**TASK DETAILS:** Render the entries from the start through the line containing "Товары без скидки" as a Markdown table with the columns Row and Line, one numbered row per line and blank lines left out.

(Extracted page text data)
********************
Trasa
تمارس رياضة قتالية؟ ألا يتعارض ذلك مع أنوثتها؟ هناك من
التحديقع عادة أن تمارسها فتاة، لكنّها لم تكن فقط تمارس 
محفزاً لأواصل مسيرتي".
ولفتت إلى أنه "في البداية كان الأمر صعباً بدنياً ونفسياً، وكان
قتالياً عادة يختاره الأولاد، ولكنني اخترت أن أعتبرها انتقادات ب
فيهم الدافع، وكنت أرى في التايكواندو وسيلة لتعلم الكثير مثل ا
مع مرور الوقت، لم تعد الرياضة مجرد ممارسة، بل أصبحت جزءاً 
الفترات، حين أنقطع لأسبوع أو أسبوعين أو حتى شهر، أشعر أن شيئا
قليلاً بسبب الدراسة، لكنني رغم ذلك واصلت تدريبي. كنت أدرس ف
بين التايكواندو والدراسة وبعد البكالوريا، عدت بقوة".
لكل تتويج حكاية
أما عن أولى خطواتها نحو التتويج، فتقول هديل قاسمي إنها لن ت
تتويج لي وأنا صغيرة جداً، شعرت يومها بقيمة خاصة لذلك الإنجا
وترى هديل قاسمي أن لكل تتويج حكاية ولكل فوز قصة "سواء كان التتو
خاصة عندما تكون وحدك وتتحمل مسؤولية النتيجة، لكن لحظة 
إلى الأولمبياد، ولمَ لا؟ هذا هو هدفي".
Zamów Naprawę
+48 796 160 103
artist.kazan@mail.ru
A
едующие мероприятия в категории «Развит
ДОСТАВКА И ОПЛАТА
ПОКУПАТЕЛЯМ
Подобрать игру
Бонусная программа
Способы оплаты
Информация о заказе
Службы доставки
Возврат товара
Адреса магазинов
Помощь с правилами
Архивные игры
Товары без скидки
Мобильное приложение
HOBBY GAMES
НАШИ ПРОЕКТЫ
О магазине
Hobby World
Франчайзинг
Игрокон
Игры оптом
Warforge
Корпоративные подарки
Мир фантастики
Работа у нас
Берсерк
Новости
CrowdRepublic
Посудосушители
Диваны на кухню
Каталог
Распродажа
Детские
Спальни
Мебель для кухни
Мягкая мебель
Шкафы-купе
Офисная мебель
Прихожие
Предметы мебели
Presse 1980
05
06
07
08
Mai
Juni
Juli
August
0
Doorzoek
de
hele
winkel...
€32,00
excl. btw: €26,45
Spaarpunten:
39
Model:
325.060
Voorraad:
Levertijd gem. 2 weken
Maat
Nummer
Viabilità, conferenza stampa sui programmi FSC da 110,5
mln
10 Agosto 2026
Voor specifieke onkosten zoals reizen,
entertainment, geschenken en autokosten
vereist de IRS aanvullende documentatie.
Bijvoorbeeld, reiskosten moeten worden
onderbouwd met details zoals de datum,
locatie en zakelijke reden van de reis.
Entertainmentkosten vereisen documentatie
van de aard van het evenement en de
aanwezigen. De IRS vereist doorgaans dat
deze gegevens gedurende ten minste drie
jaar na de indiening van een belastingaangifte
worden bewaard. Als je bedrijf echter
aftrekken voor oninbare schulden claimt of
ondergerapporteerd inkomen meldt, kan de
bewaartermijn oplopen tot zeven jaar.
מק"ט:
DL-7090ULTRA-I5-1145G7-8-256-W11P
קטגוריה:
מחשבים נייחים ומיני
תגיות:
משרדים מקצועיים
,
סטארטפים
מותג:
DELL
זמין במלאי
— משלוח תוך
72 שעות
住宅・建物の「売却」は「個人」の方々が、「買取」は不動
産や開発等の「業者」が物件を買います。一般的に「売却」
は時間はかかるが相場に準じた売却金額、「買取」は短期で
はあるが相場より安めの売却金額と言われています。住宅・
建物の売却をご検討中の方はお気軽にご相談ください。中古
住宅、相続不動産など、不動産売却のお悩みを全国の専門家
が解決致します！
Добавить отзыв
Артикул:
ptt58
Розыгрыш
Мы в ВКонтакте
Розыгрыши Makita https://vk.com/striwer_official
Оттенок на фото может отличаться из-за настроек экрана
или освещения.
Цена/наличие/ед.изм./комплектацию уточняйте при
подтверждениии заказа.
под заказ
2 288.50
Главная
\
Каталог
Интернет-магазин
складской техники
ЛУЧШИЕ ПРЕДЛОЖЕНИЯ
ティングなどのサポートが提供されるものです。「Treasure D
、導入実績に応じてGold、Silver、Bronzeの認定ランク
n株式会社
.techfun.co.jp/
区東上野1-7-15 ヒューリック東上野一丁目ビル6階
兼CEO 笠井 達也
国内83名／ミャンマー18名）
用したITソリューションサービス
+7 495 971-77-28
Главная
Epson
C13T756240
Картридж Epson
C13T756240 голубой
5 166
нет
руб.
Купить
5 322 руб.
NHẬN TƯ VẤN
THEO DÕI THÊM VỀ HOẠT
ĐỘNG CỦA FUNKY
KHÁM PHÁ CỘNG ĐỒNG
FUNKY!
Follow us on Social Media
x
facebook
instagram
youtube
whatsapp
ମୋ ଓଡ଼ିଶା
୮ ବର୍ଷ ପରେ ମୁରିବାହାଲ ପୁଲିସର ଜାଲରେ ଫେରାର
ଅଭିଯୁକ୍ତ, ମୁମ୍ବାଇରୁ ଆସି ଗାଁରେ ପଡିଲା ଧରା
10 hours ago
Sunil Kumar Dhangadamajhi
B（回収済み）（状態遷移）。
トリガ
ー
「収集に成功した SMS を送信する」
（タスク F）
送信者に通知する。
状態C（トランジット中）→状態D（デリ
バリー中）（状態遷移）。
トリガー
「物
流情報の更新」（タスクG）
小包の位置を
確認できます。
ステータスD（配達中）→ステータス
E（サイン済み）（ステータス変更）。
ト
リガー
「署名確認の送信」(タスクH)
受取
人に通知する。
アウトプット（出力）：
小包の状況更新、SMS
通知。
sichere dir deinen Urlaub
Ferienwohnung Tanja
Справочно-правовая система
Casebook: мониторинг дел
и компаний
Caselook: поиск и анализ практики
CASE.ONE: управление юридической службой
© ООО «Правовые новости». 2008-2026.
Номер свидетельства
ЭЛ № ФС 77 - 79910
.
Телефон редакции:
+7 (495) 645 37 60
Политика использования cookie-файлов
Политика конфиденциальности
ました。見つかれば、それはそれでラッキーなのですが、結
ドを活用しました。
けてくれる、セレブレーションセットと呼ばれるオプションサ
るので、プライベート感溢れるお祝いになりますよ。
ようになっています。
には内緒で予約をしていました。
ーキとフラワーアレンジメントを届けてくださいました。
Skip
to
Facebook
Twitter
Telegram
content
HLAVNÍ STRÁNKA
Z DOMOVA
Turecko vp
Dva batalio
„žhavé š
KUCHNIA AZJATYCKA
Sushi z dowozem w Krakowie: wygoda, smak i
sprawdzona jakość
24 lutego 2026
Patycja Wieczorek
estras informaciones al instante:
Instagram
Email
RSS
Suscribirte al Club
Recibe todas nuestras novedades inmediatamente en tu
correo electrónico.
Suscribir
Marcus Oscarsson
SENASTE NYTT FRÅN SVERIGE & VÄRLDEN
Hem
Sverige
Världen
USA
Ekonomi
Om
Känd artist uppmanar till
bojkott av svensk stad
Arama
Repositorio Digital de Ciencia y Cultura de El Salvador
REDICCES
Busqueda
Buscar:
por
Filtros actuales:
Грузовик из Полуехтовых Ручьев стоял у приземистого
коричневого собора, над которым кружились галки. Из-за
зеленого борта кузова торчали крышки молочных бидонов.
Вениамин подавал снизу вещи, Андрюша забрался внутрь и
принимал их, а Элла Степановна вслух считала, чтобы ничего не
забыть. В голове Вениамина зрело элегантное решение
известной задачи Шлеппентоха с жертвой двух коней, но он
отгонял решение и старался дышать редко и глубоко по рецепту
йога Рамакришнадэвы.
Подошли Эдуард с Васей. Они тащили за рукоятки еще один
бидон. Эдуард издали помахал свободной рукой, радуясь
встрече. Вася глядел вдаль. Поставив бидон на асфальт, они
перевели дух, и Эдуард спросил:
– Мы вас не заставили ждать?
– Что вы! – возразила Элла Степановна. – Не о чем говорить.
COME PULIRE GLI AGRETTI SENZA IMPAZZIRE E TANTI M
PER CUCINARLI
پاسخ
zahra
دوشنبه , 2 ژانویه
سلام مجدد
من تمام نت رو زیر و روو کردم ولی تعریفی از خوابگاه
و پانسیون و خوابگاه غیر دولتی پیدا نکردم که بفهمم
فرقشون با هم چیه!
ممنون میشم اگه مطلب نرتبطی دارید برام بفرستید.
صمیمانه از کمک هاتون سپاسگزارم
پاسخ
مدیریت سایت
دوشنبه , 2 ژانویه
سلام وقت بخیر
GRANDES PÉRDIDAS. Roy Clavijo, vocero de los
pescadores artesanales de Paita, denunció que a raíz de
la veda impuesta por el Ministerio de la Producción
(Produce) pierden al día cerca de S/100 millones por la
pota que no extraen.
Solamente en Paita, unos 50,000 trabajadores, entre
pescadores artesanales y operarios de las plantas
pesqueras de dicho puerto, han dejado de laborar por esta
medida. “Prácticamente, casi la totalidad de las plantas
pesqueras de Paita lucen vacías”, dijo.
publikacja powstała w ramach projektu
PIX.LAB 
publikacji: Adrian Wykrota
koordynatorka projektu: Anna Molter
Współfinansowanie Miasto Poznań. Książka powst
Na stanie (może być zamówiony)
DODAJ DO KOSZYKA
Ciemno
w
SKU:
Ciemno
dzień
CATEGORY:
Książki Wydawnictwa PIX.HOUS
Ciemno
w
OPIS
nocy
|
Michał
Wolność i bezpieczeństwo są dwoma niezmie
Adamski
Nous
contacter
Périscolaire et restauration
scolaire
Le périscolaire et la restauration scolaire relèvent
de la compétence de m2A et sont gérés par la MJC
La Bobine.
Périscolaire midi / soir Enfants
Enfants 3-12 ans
********************
**RESPONSE:**
| Row | Line |
|---|---|
| 1 | Trasa |
| 2 | تمارس رياضة قتالية؟ ألا يتعارض ذلك مع أنوثتها؟ هناك من |
| 3 | التحديقع عادة أن تمارسها فتاة، لكنّها لم تكن فقط تمارس  |
| 4 | محفزاً لأواصل مسيرتي". |
| 5 | ولفتت إلى أنه "في البداية كان الأمر صعباً بدنياً ونفسياً، وكان |
| 6 | قتالياً عادة يختاره الأولاد، ولكنني اخترت أن أعتبرها انتقادات ب |
| 7 | فيهم الدافع، وكنت أرى في التايكواندو وسيلة لتعلم الكثير مثل ا |
| 8 | مع مرور الوقت، لم تعد الرياضة مجرد ممارسة، بل أصبحت جزءاً  |
| 9 | الفترات، حين أنقطع لأسبوع أو أسبوعين أو حتى شهر، أشعر أن شيئا |
| 10 | قليلاً بسبب الدراسة، لكنني رغم ذلك واصلت تدريبي. كنت أدرس ف |
| 11 | بين التايكواندو والدراسة وبعد البكالوريا، عدت بقوة". |
| 12 | لكل تتويج حكاية |
| 13 | أما عن أولى خطواتها نحو التتويج، فتقول هديل قاسمي إنها لن ت |
| 14 | تتويج لي وأنا صغيرة جداً، شعرت يومها بقيمة خاصة لذلك الإنجا |
| 15 | وترى هديل قاسمي أن لكل تتويج حكاية ولكل فوز قصة "سواء كان التتو |
| 16 | خاصة عندما تكون وحدك وتتحمل مسؤولية النتيجة، لكن لحظة  |
| 17 | إلى الأولمبياد، ولمَ لا؟ هذا هو هدفي". |
| 18 | Zamów Naprawę |
| 19 | +48 796 160 103 |
| 20 | artist.kazan@mail.ru |
| 21 | A |
| 22 | едующие мероприятия в категории «Развит |
| 23 | ДОСТАВКА И ОПЛАТА |
| 24 | ПОКУПАТЕЛЯМ |
| 25 | Подобрать игру |
| 26 | Бонусная программа |
| 27 | Способы оплаты |
| 28 | Информация о заказе |
| 29 | Службы доставки |
| 30 | Возврат товара |
| 31 | Адреса магазинов |
| 32 | Помощь с правилами |
| 33 | Архивные игры |
| 34 | Товары без скидки |